30 Days of Night, awesome vampire flick
not to be confused with this post, but I kind of know how this guy feels
Hurray, today is the last day of NaBloPoMo for November. I did it-insert small happy dance. No prizes for me or my inspiring blogger Jennifer over at Just Jennifer. (I read about the contest over there and have followed along with her month of posts.) I guess we will just have to accept blogging as its own reward. (although a short inspirational email from the coordinators wouldn't be unappreciated)
What to say about the experience?
I was a little surprised how easy it was. Other than a few tense moments last night trying to publish my post, Blogger ate it twice???, writing everyday was a breeze. No crushing writer's block. I went through most of the month with 5 or 6 posts in draft. Having ideas has never been my problem.
I finally learned how to properly use the scheduling button. Small feats of technical prowess.
I completely enjoyed writing everyday. Rather than running out of ideas, the more I wrote, read, browsed, the more things just poured out of my poor over stimulated brain. I had a lot of fun with the Perils of Paul, Sweet Saturday and Savoury Sunday, finally got to do some of the blogging and family research posts I wanted and followed along with my cousin's Tuesday Coffee Chat. Throw in a few others, the SOC post being my favourite, and it was done. I have ideas for at least another month of posts. But.....
I had no idea how much time it would take. I like to write, pen and paper write.
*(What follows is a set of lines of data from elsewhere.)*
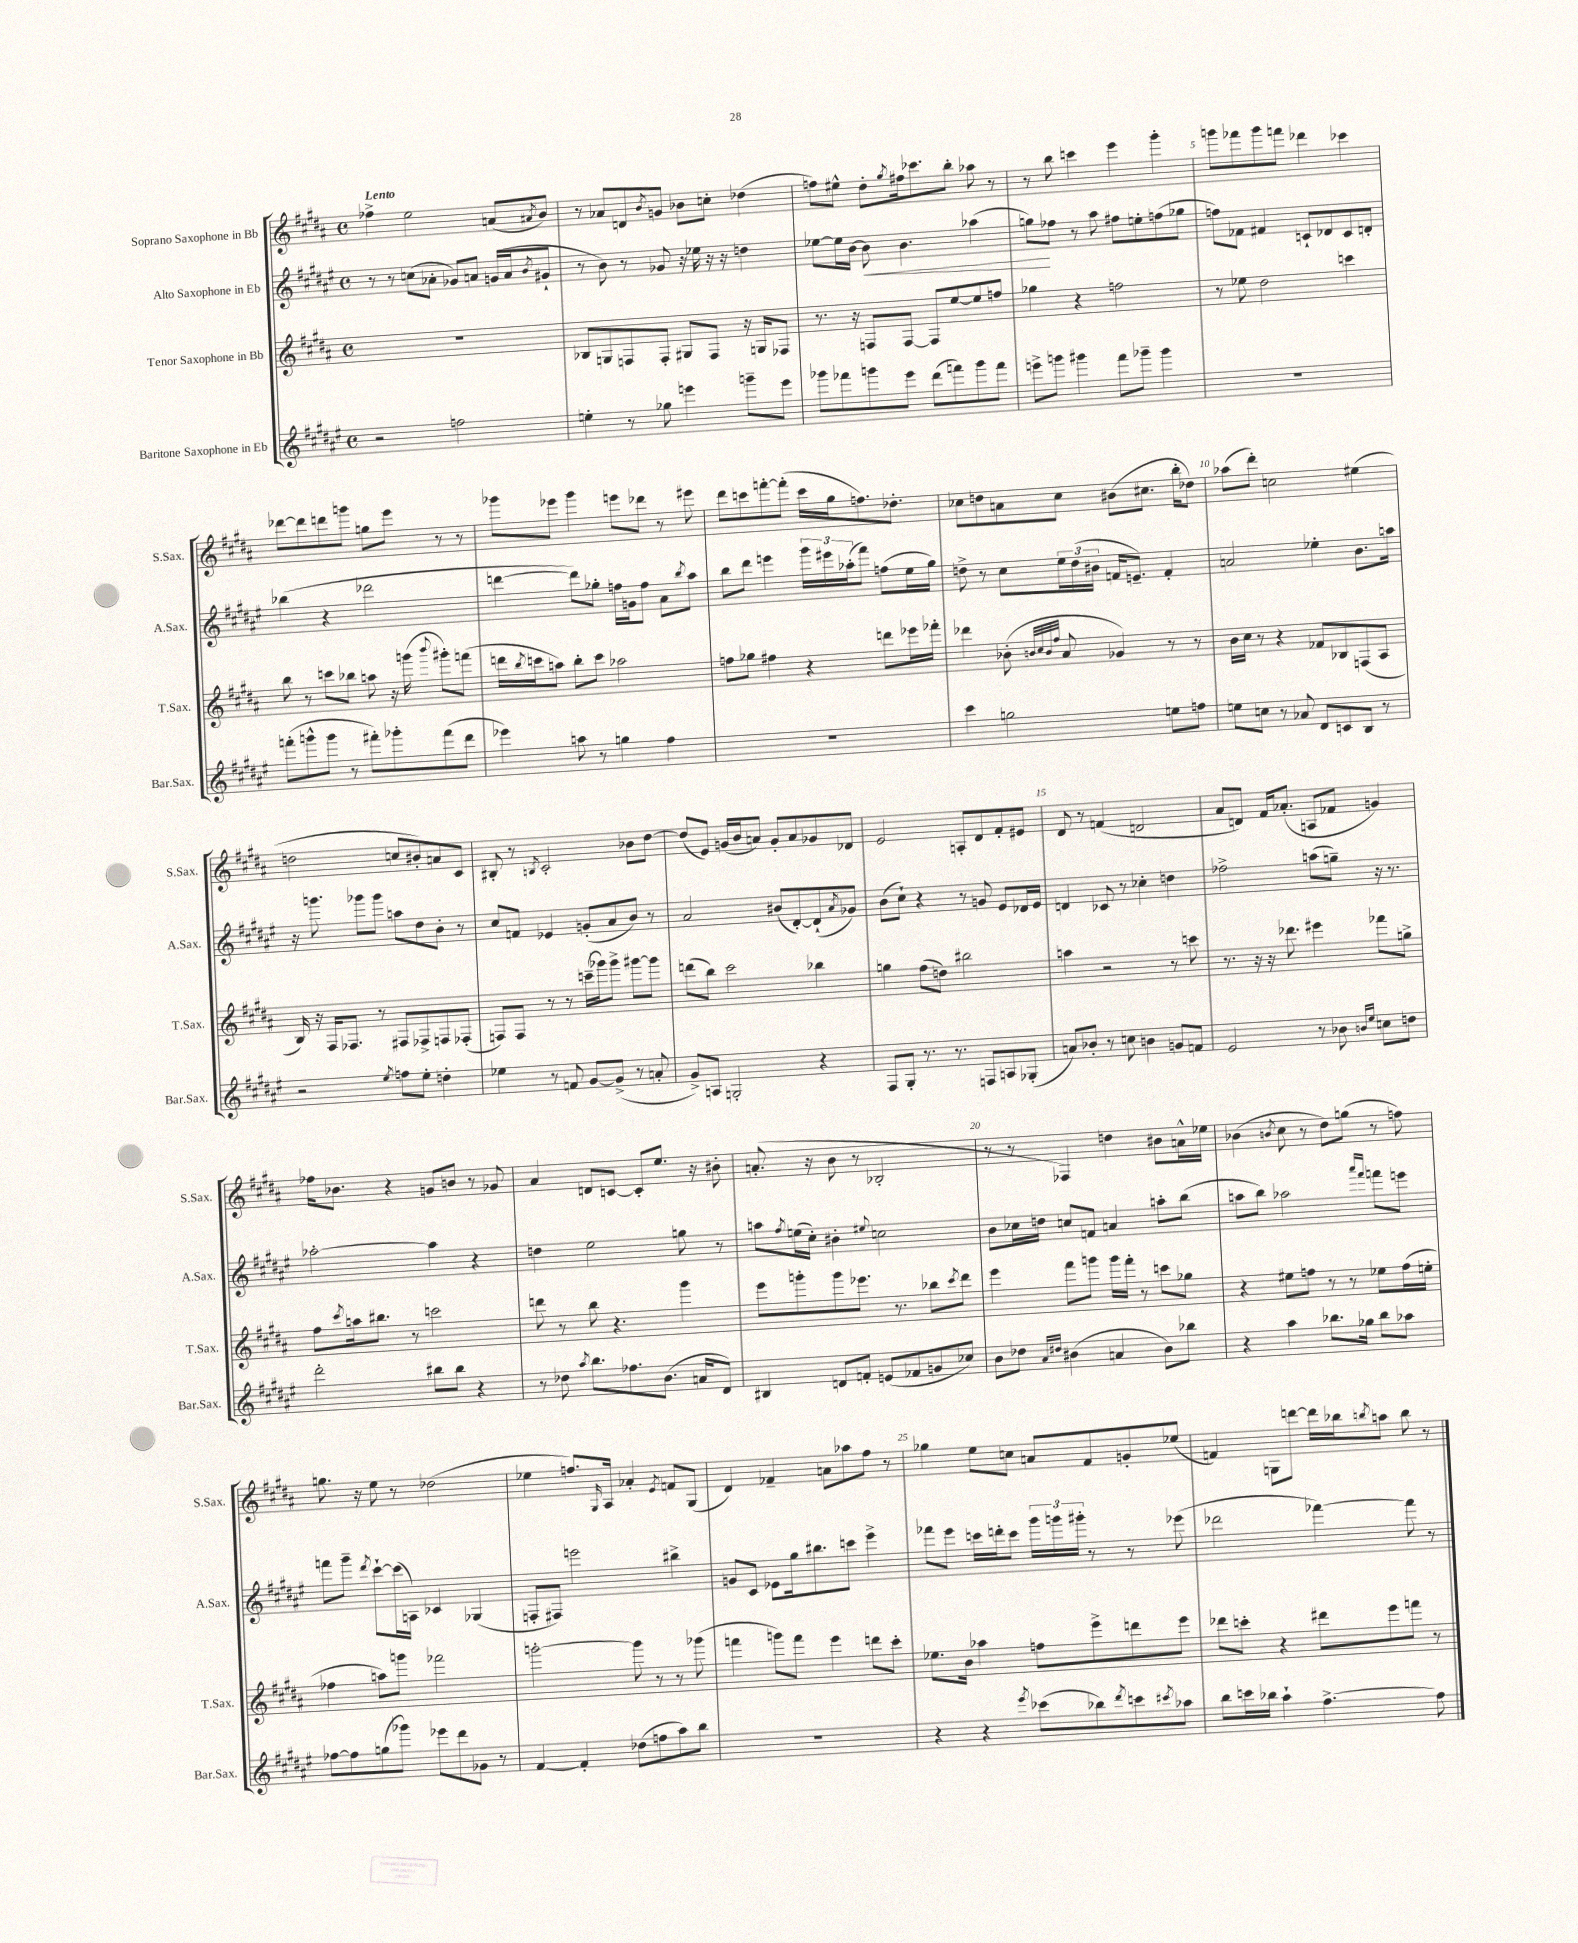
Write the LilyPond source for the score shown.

<<
\new StaffGroup <<
\new Staff = "s0" \with { instrumentName = "Soprano Saxophone in Bb" shortInstrumentName = "S.Sax." } {
    \clef treble \key b \major \defaultTimeSignature \time 4/4 \tempo "Lento"
    fes''4-> e''2 a'8( \acciaccatura { ais'8 } b'8) |
    r8 aes'8 d'8 \acciaccatura { b'8 } g'8 bes'8 c''8-. des''4( |
    f''8) eis''8-^ dis''8-. \acciaccatura { gis''8 } fis''16 ces'''8. b''8-. aes''8 r8 |
    r8 b''8 c'''4 e'''4 gis'''4-. |
    g'''8 fes'''8 g'''8 f'''8 des'''4 ces'''4 |
    des'''8~ des'''8 d'''8 g'''8 g''8 e'''8 r8 r8 |
    ges'''8 ees'''8 ges'''4 e'''8 des'''8 r8 eis'''8 |
    dis'''8 c'''8 f'''8~-. f'''8-.( c'''16 gis''16 f''8.) des''8.-. |
    ces''8 d''8 a'8 ces''8 bis'8( cis''8. b''16-. des''8) |
    aes''8( dis'''8-.) c''2 eis''4( |
    d''2 c''8 bis'8-.) a'8 cis'8 |
    bis8-. r8 \acciaccatura { b8 } cis'2-. bes'8 dis''8~ |
    dis''8( e'8) g'16( b'16 a'8) g'8-. a'8 ges'8 des'8 |
    e'2 a8-. dis'8 fis'8-. eis'8 |
    dis'8 r8 f'4( d'2 |
    ais'8 d'8) fis'16 aes'8.-.( a8 fes'8 g'4) |
    fes''16 bes'8. r4 g'8 b'8 r8 ges'8 |
    ais'4 d'8 c'8~ c'8-. e''8. r16 bis'8-. |
    a'8.-.( r16 b'8 r8 bes2-. |
    r8 r8 fes4) d''4 bis'8 a'16-^ ees''16 |
    bes'4( \acciaccatura { b'8 } cis''8 r8 dis''8) g''8( r8 f''8) |
    g''8. r16 e''8 r8 des''2( |
    ees''4 f''8.) \grace { gis16 } ais16 aes'4-. \acciaccatura { e'8 } f'8 gis8( |
    dis'4) fes'4-- a'8 aes''8 fis''8 r8 |
    ges''4 e''8 c''8 a'8 fis'8 g'8-. ees''8( |
    f'4) g8 d'''8~ d'''16 bes''16 \acciaccatura { b''8 } a''8 b''8 r8 \bar "|." |
}
\new Staff = "s1" \with { instrumentName = "Alto Saxophone in Eb" shortInstrumentName = "A.Sax." } {
    \clef treble \key fis \major \defaultTimeSignature \time 4/4
    r8 r8 c''8( aes'8-. ges'8) a'8 g'16( a'16 \acciaccatura { b'8 } gis'8-! |
    r8 b'8) r8 ges'8 r16 ees''16 r16 r16 d''4 |
    ees''8~ ees''16 b'16~ b'8\< b'4. aes''4( |
    g''8\!) fes''8 r8 ais''8 fis''8 e''8-. f''8( ges''8 |
    f''8) fes'8 fis'4 c'8-! des'8 c'8 d'8-. |
    bes''4( r4 des'''2 |
    d'''4~ d'''8) ges''8-. f''16 g'16 f''8 ais'8 \acciaccatura { b''8 } ais''8 |
    b''8 dis'''8 e'''4 \tuplet 3/2 { gis'''16 eis'''16 aes''16-.( } fis'''8) f''8( eis''16 gis''16) |
    d''8-> r8 cis''8 \tuplet 3/2 { eis''16 d''16( bis'16 } f'16 e'8.--) f'4-. |
    a'2 ees''4-. b'8. a''16 |
    r16 g'''8. ges'''8 ges'''8 a''8 dis''8 b'8-. r8 |
    cis''8 f'8 ees'4 g'8-.( ais'8 b'8) r8 |
    ais'2 bis'8( dis'8~-.) dis'8-!( \acciaccatura { ais'8 } ges'8) |
    b'8( cis''8-!) r4 r8 g'8 eis'8 des'16 eis'16 |
    d'4 ces'8 r8 ces''4-. d''4 |
    fes''2-> a''8( g''8--) r16 r8. |
    aes''2~-. aes''4 r4 |
    d''4 eis''2 g''8 r8 |
    a''8 \acciaccatura { fis''8 } e''16( cis''16-.) bis'4-. \appoggiatura { eis''8 } c''2 |
    b'8 ces''16 d''16 c''8 f'8 a'4 a''8-. b''8( |
    a''8 b''8) aes''2 \grace { ais'''16 fis'''16 } f'''8 e'''8 |
    f'''8 gis'''8-- \acciaccatura { dis'''8 } cis'''8~-! cis'''16( a16) ces'4 ges4( |
    f8-. fis8) e'''2 bis''4-> |
    g'8 cis'8 ees'8 gis''16 bis''8. c'''8 eis'''4-> |
    fes'''8 eis'''8 c'''16 d'''16-. c'''8 \tuplet 3/2 { gis'''16 g'''16 gis'''16-. } r8 r8 ees'''8( |
    des'''2 fes'''4~) fes'''8 r8 \bar "|." |
}
\new Staff = "s2" \with { instrumentName = "Tenor Saxophone in Bb" shortInstrumentName = "T.Sax." } {
    \clef treble \key b \major \defaultTimeSignature \time 4/4
    R1 |
    bes8 g8 f8 f8-. gis8 f8 r16 g16 fes8 |
    r8. r16 f8 f8~ f8 e''8~ e''8 f''8 |
    ges''4 r4 f''2 |
    r8 ees''8 dis''2 c'''4 |
    b''8 r8 c'''8 bes''8 a''8 r16 g'''16( \appoggiatura { b'''8 } gis'''8-.) f'''8( |
    d'''16 \acciaccatura { b''8 } c'''16 a''8) b''8-. c'''8 aes''2 |
    f''8 ges''8 fis''4 r4 d'''8 ees'''16 fes'''16-. |
    des'''4 bes'8-.( \grace { b'32 cis''32 b'32 fis''32 } ais'8 ges'4) r8 r8 |
    b'16 cis''16 r8 r4 fes'8 bes8 f8( ais8 |
    b16) r16 fis16 fes8. r8 fis8 fes8-> f8 fes8-.( |
    f8) f8 r8 r8 c'''16--( ges'''16) ges'''8-> gis'''8~ gis'''8 |
    d'''8( b''8) cis'''2 bes''4 |
    g''4 fis''8( d''8) bis''2 |
    a''4 r2 r8 c'''8 |
    r8. r16 r16 des'''8. eis'''4 fes'''8 g''8-> |
    fis''8 \acciaccatura { cis'''8 } a''16 bis''8. r8 c'''2 |
    d'''8 r8 b''8 r4. gis'''4 |
    e'''8 g'''8-. g'''8 ees'''8. r8. bes''8 \acciaccatura { cis'''8 } dis'''8 |
    e'''4 fis'''8 g'''8 g'''16 fis'''16-. r8 c'''8 ges''8 |
    r4 eis''8 f''8 r8 r8 ees''8 f''16( e''16-. |
    fes''4 a''8) g'''8 fes'''2 |
    g'''2~-. g'''8 r8 r8 ges'''8( |
    f'''4 g'''8) f'''8 e'''4 d'''8 cis'''8-. |
    ees''8. b'16 aes''4 f''8 e'''8-> d'''8 e'''8 |
    des'''8 c'''8-. r4 dis'''8 e'''8 f'''8 r8 \bar "|." |
}
\new Staff = "s3" \with { instrumentName = "Baritone Saxophone in Eb" shortInstrumentName = "Bar.Sax." } {
    \clef treble \key fis \major \defaultTimeSignature \time 4/4
    r2 f''2 |
    e''4-. r8 ges''8 e'''4 g'''8-- e'''8 |
    ges'''8 fes'''8 g'''8 eis'''8 dis'''8( f'''8) g'''8 f'''8 |
    e'''8-> g'''8 gis'''4 fis'''8 ges'''8-- ges'''4 |
    R1 |
    f'''8-.( g'''8-^ g'''8 r8 fis'''8-.) ges'''8-. fis'''8( dis'''8 |
    ees'''4) a''8 r8 g''4 fis''4 |
    R1 |
    cis'''4 g''2 e''8 f''8 |
    e''8 c''8 r8 aes'8 dis'8 c'8 b8 r8 |
    r2 \acciaccatura { eis''8 } f''8 eis''8-. d''4-. |
    ees''4 r8 f'8 gis'8~ gis'8->( r8 a'8-. |
    gis'8->) a8 g2-. r4 |
    fis8 gis8-. r8. r8. f8 a8 ges8-.( |
    a'8) bes'8-. r8 c''8 b'4 g'8 f'8 |
    eis'2 r8 bes'8 \grace { b'16 eis''16 } c''8 d''8 |
    dis'''2-. bis''8 bis''8 r4 |
    r8 des''8 \acciaccatura { ais''8 } b''8. fes''8. b'8.( a'16 dis'8) |
    bis4 d'8 f'8-. e'8( fes'8 g'8 ces''8) |
    b'8 des''8 \grace { ais'16 dis''16 } bis'4( a'4 bis'8) bes''8 |
    r4 ais''4 bes''8. ges''16 bes''8 aes''8 |
    fes''8~ fes''8 g''8( ges'''8) ees'''8 dis'''8 ges'8 r8 |
    fis'4~ fis'4-. des''8( f''8 ais''8) b''8 |
    R1 |
    r4 r4 \acciaccatura { eis'''8 } ces'''8( bes''8) \acciaccatura { dis'''8 } c'''8 \acciaccatura { cis'''8 } aes''8 |
    b''8 c'''16 bes''16 ais''4-! fis''4.~-> fis''8 \bar "|." |
}
>>
>>
\layout { \context { \Score \override BarNumber.break-visibility = ##(#f #t #t) barNumberVisibility = #(every-nth-bar-number-visible 5) } }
Put a keyboard in front of me and all of a sudden things slow right down.... to a crawl. My nights for the last month have been taken up putting these grand ideas down. It represents hours and hours and hours of time. I've never been one of those jot down an awesome post in 15 minutes kind.
I write, spellcheck, curse Blogger's version of spellcheck because it really isn't spellchecking English as I know it, edit, cut, copy and paste that part over to here so it makes more sense, expand on that, re read then remove that because now the post is just getting way too long, preview, save as draft, then start all over again tomorrow before I actually publish or schedule to publish. I blame past high school and university profs for instilling essay writing skills so deeply in my brain.
Thank God I don't, as of yet, use any of the social media to push my blog. I don't tweet, stumble, link or any thing else or I would be sitting in front of my computer well into the new year.
Throw in reading other people's posts, dropping a comment here and there and all of a sudden enormous chunks of my night are just gone. This whole month has just flown by. My house looks like a hurricane swept through it, there is laundry to do, my recipe files have to be resorted after an unfortunate clumsy incident, Christmas decorating to be done, holiday baking not even started yet, no shopping for holiday baking, over 300 family emails to go through to sort out family data and pictures, 70 recipe emails to re write and eventually post and on and on and on. Strangely, life did not pause so I could take the month off and write. Damn.
I would love to write for a living, doing this has re affirmed that for me. I don't so unfortunately real life has got to re assert itself. I've got a bunch of catching up to do. Until Toronto goes through 30 days of night like Barrow (minus the vampire attack). I'm going to have to take a bit of a break and cut back on my online time. I'll miss it though. First thing on the adgenda, a night of beer and bad television.
How do you find the time to do your blog posts?